Monday 6 April 2009

Something different, but related

Tante Frieda

removed for editing

8 comments:

Anonymous said...

Impressive piece. It seems so effortless for you to write so often despite painful content. I need to read it again. I'm wondering do you say your words out loud, give readings or are they silent pieces.

Marjojo said...

Thank you, Lesley. I'm afraid it's not effortless writing. I do start with pages of notes, in despair how I'm ever going to shape something clear and coherent and interesting from this mess, but once I'm surer about my content and get to paring down the over-abundance of lines I keep reading the poem out loud, again and again, as the sounds need to resonate as much as the sense. Strangely I think of them as silent pieces too, maybe because of what I'm trying to talk about - unspectacular lives, forgotten lives.

swiss said...

paring down! that's the trick! taking out all those extraneous words. wtaching for repetitions like tose two 'likes' in the last three lines of the first stanza.

it's a good thing to speak it out loud, the best thing perhaps, to get the feel of it on your tongue, on your voice, even if your intent is that it's a poem to be read.

when we start all of us are very self conscious about the end product. i like exercises that push people time wise, force them to write quickly and most importantly, without thinking! and allow themselves the freedom just to write, irrespective of whether what they get is 'good' or 'bad'. at the very least it's a frame work that can be worked on. that's one of the reasons napowrimo style exercises are good. there isn;t the expectation of producing great work but you will get a tranch of stuff you can work on.

my method? i'm lucky. i do write very quickly. it suits me but it may be for certain poems i have to wait a long time, do a lot of rewriting before i get them 'right'. i try to switch my conscious head off and allow images to escape out of my head. ekphrastic exercises can be good for this. it's all about finding your voice, writign the poetry that's right for you. a lovely process. mostly! lol

Marjojo said...

Swiss, thank you, that is really helpful. I get too attached to some of my images/formulations, and really it's too early in my poet-life to be precious about such things, if at all. Looked up the exercises you suggested (napowrimo and ekphrastic - they sound like words from a complicated and secret language), they do look interesting. Esp. the poem a day-thing (keeps the doctor away), have started today's. Merci again.

swiss said...

watch out for naprowrimo - it's easy to get pressured about the poem a day thing!

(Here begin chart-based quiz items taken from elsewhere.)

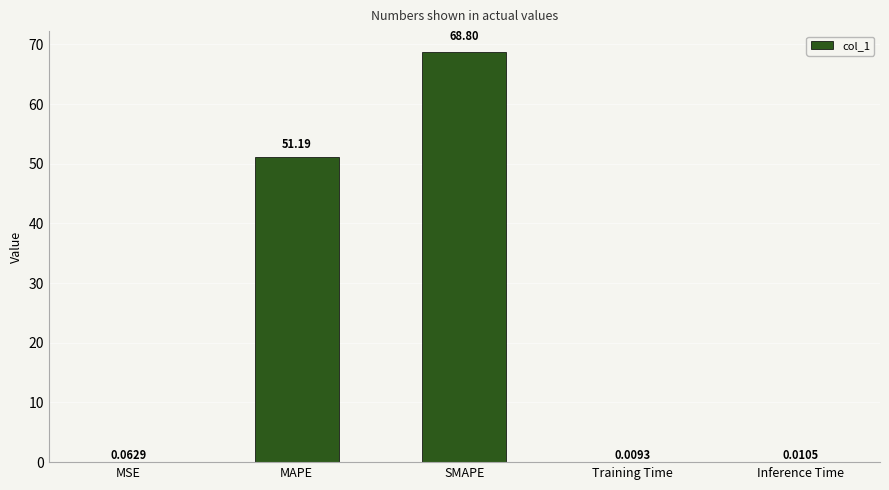

What is the maximum value shown in the chart?

68.8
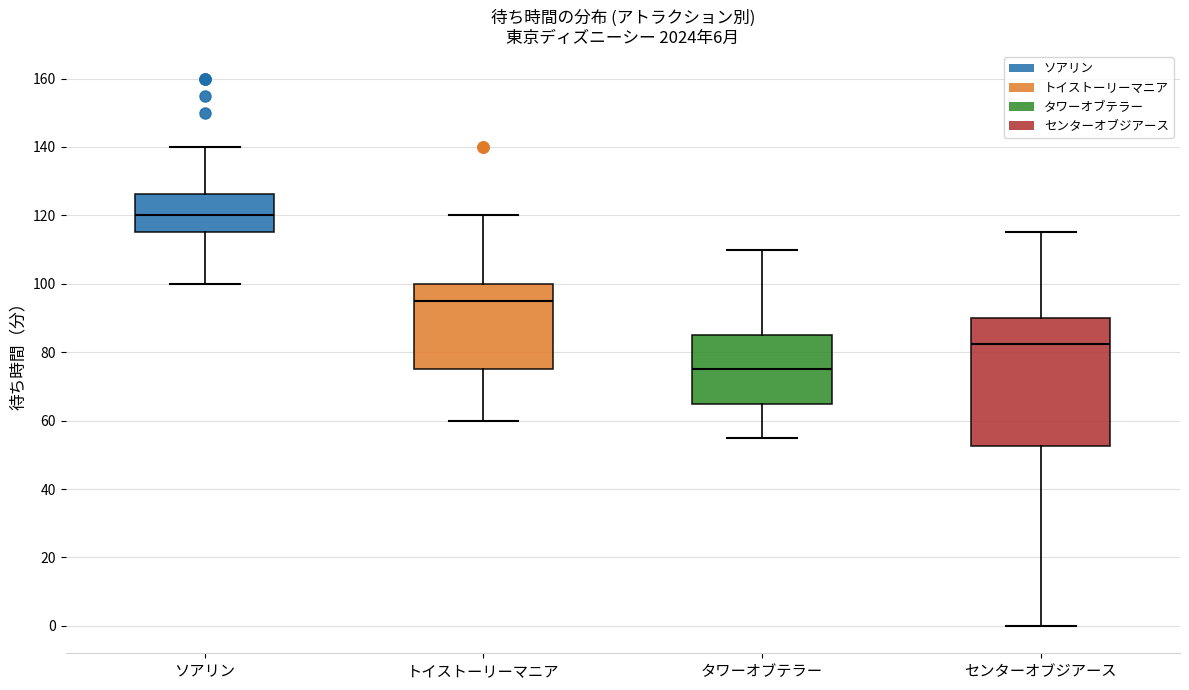

Comparing the boxes themselves (not the whiskers), which one is the tallest?

センターオブジアース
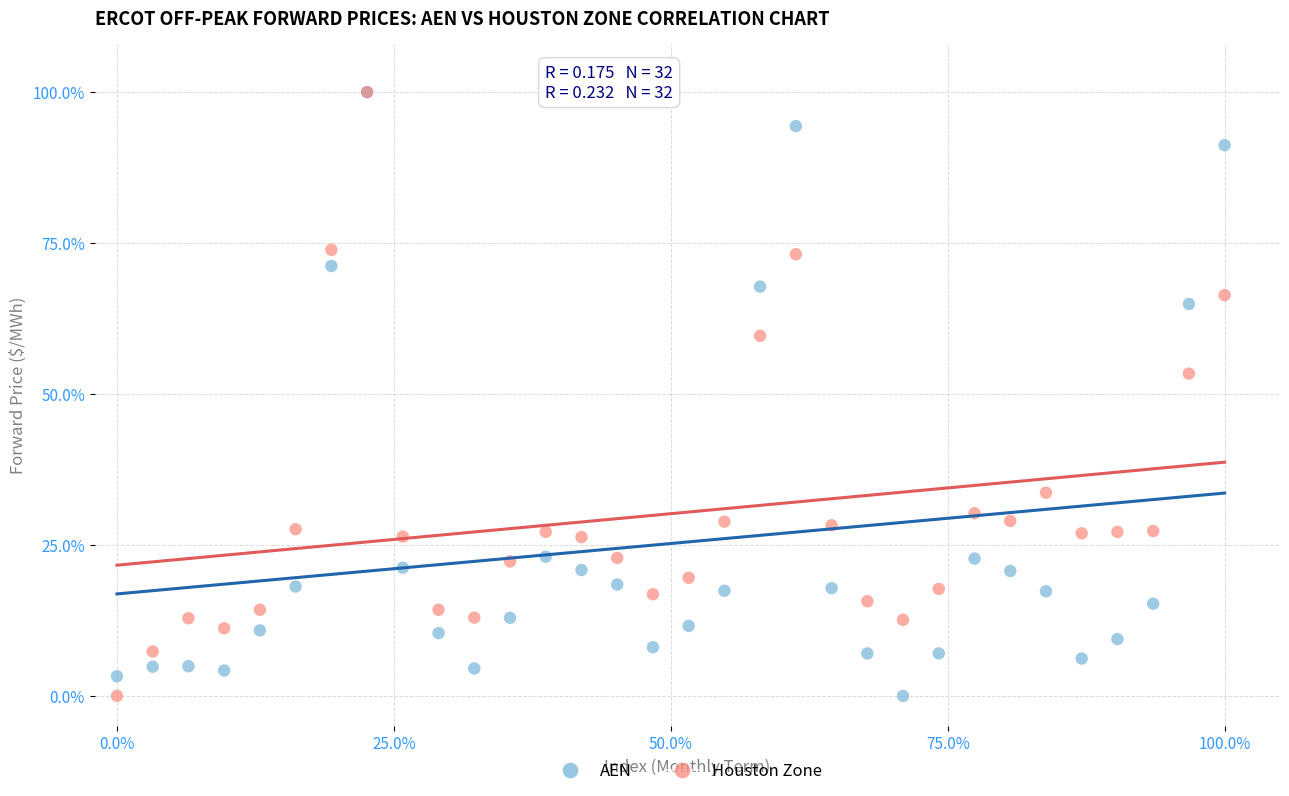

In the AEN series, what Y value is closest to 50?

64.9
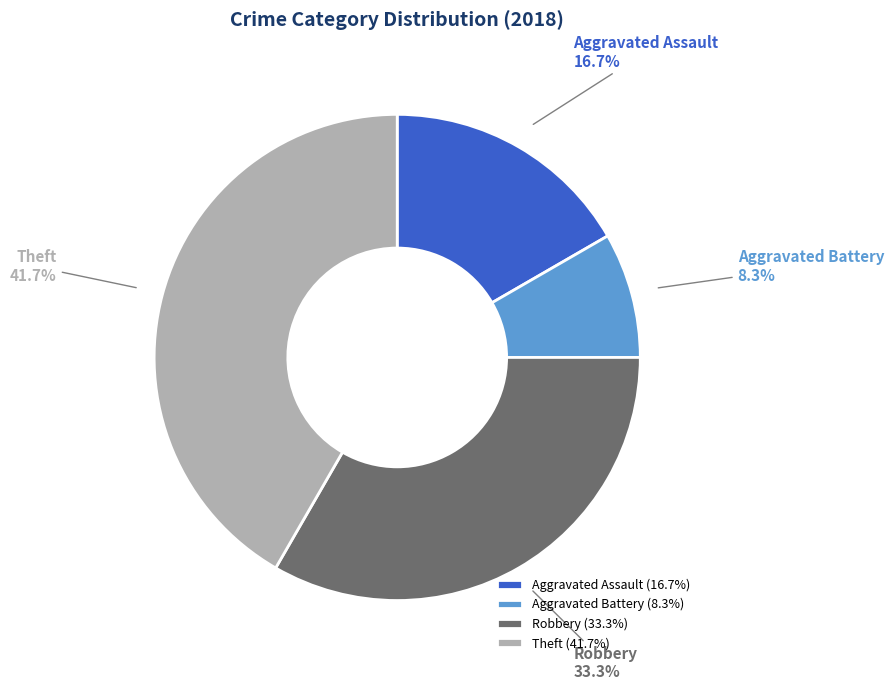

Which category has the biggest portion of the pie?

Theft (41.7%)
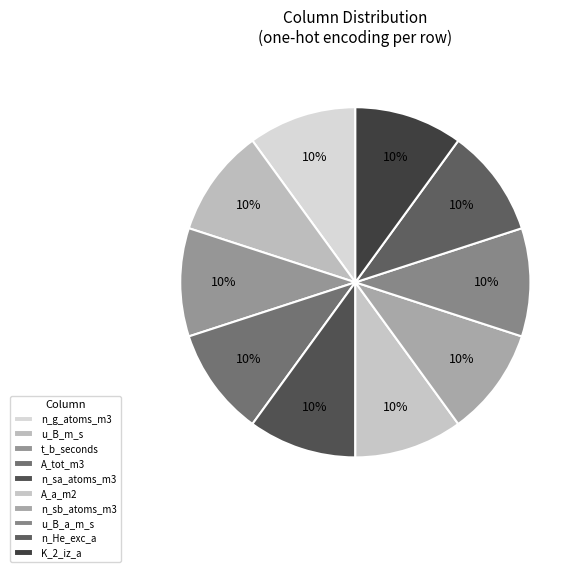

Count the number of slices in the pie.

10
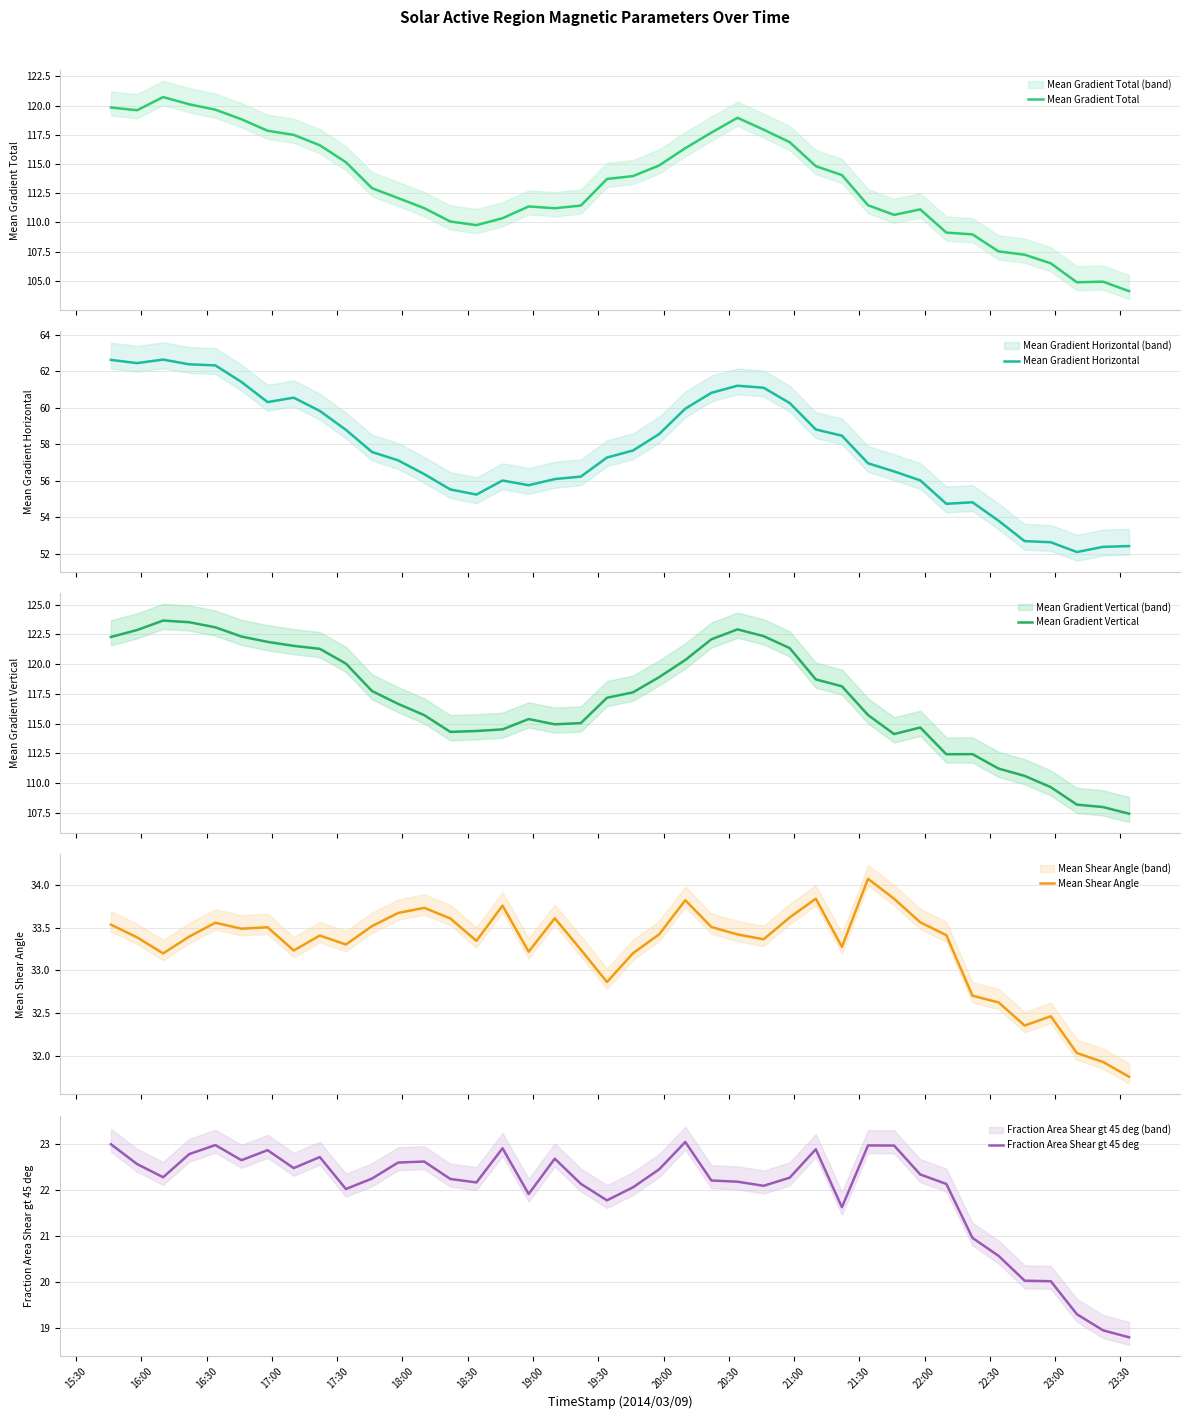

What are all the series names shown in the legend?

Mean Gradient Total, Mean Gradient Horizontal, Mean Gradient Vertical, Mean Shear Angle, Fraction Area Shear gt 45 deg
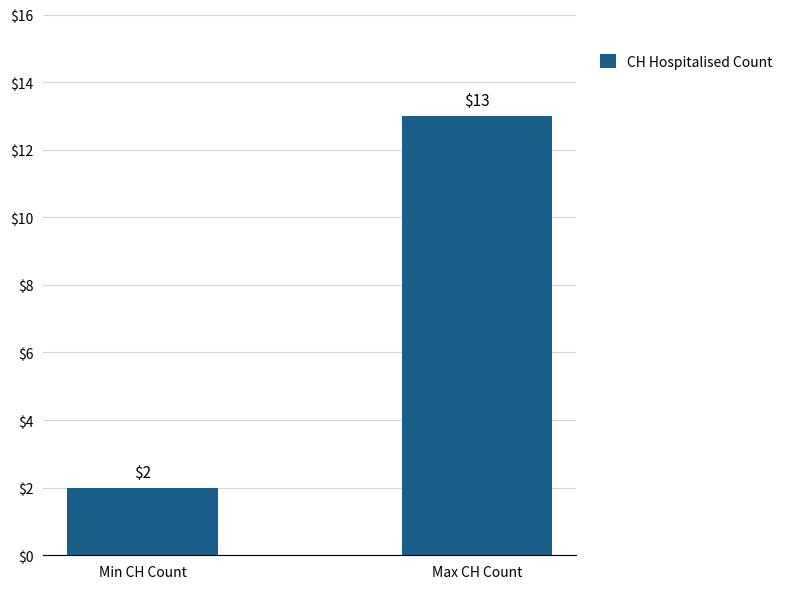

Approximately how many times larger is the value at Min CH Count compared to Max CH Count?

0.2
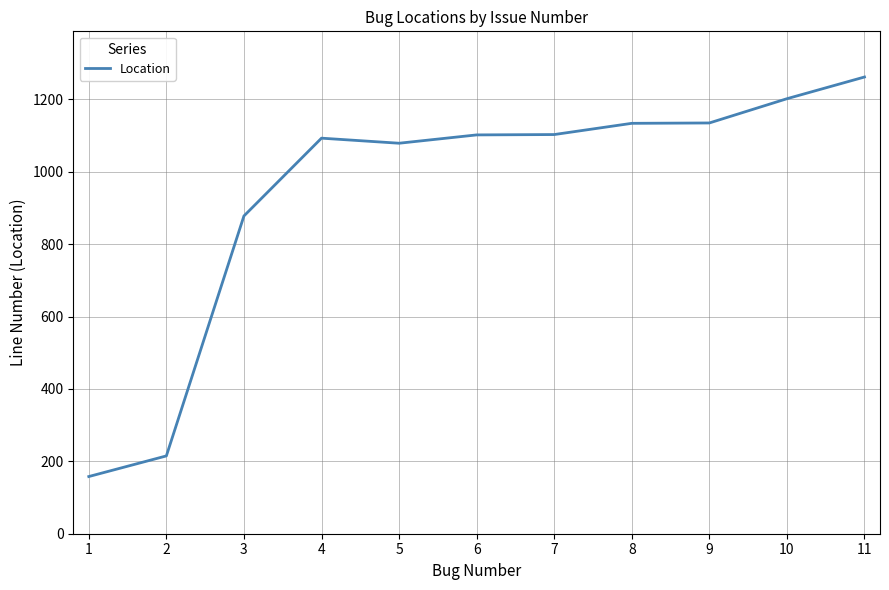

Approximately how many times larger is the value at 10 compared to 3?

1.4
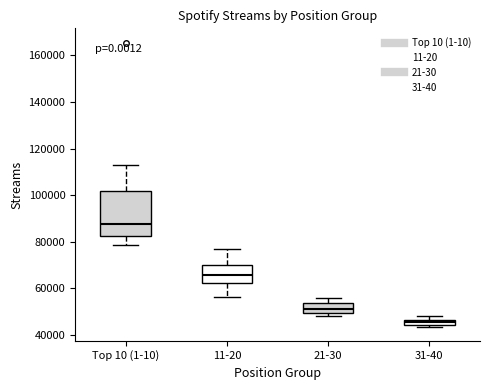

Where is the upper edge of the box for 21-30 on the y-axis? The values are not printed on the chart, so give them approximately, as read against the axis.

54000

ekphrastics are good fun tho, esp if there's a groupd of you. like translation it gives you a way of seeing, of looking at how other people tackle problems, how their heads work, and by association your own! what you base your work on can be anything you like. i particularly liked the following napowrimo effort this week. it's an image i'm very familar with but the way she talks about it, the simple language had me back thinking about it again
http://thisyearsblog.wordpress.com/2009/04/04/nablopomo-2009-day-4/

i'll most likely be using your shoes sometime this month - see if you can spot it! lol

Madame Moed overleeft said...

Hi Marjojo,
I hope you are okayish ... I'm back ;-)... I will have to read everything again, but can say I like it and also your drawings !And my day has come in the sense that I've really started now myself, again ... I've just started following a poetry course online, so that I learn something :) and get motivated again, and not throw away my notes :-D...Take good care, big hug,Joni

Marjojo said...

Dear Swiss, I can't wait to find my shoes in one of your poems! In the meantime napowrimo day 1 for me just over, a small flawed poem came out, nothing to write home about at all, but there it is and squiggles its little toes. Thanks for the tip.
Joni - glad you're back in the world.

Marion McCready said...

I tend to collect pages of notes before writing poems also which is why it's good for me to break free from all that for napowrimo! I particularly enjoyed your 'The Shoe' poem below, esp. the first stanza which I thought was really great.